### Action item
Return the exact lines from the one containing "thumb mcp: (210, 238)" through the final line of the material below, with both ends kept.

### Material shown
- Opening Delimiter -

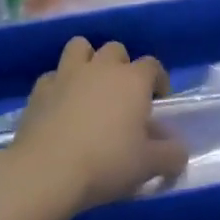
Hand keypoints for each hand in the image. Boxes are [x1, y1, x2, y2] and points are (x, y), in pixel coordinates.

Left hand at [8, 37, 187, 214]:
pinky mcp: (39, 89)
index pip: (153, 65)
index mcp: (132, 80)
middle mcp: (101, 67)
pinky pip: (53, 76)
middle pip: (116, 50)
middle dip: (122, 66)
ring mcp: (67, 74)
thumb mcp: (149, 165)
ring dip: (88, 61)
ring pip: (80, 47)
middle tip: (122, 95)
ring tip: (90, 87)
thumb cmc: (106, 163)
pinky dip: (59, 85)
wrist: (46, 171)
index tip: (158, 101)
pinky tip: (60, 106)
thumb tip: (179, 149)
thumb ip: (172, 155)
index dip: (158, 80)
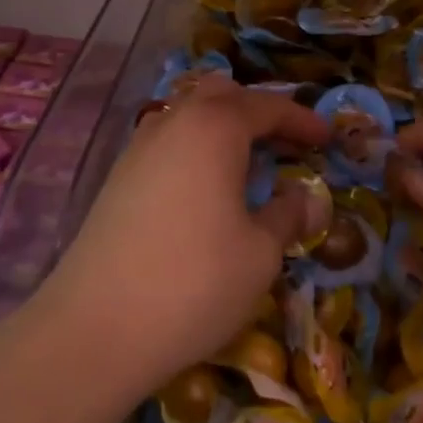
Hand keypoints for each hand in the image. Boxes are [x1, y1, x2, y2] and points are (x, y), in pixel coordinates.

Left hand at [32, 79, 329, 400]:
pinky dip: (196, 147)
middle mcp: (174, 122)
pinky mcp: (118, 177)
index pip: (268, 106)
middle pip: (222, 94)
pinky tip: (205, 187)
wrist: (95, 328)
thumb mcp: (260, 253)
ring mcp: (139, 147)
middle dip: (258, 111)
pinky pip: (168, 140)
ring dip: (223, 126)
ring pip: (189, 113)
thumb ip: (288, 215)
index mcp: (215, 127)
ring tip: (247, 163)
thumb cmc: (194, 283)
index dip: (302, 120)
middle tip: (286, 144)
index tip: (327, 138)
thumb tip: (306, 198)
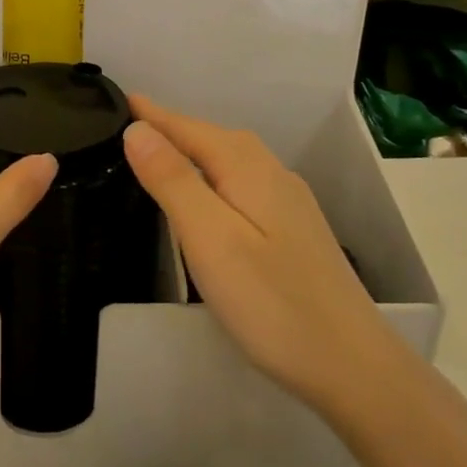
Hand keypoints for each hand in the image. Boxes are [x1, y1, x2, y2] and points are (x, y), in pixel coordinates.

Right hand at [122, 95, 395, 411]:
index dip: (148, 114)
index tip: (112, 99)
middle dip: (166, 127)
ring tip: (149, 153)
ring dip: (188, 151)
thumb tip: (137, 129)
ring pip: (225, 161)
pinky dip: (209, 176)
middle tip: (120, 126)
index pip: (185, 126)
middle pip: (207, 138)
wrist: (353, 366)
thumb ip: (172, 180)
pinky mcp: (291, 229)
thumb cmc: (272, 302)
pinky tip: (201, 196)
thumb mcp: (210, 238)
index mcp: (246, 166)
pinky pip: (238, 183)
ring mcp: (286, 201)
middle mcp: (269, 172)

- Closing Delimiter -

### Exercise solution
thumb mcp: (210, 238)
index mcp: (246, 166)
pinky pip: (238, 183)
ring mcp: (286, 201)
middle mcp: (269, 172)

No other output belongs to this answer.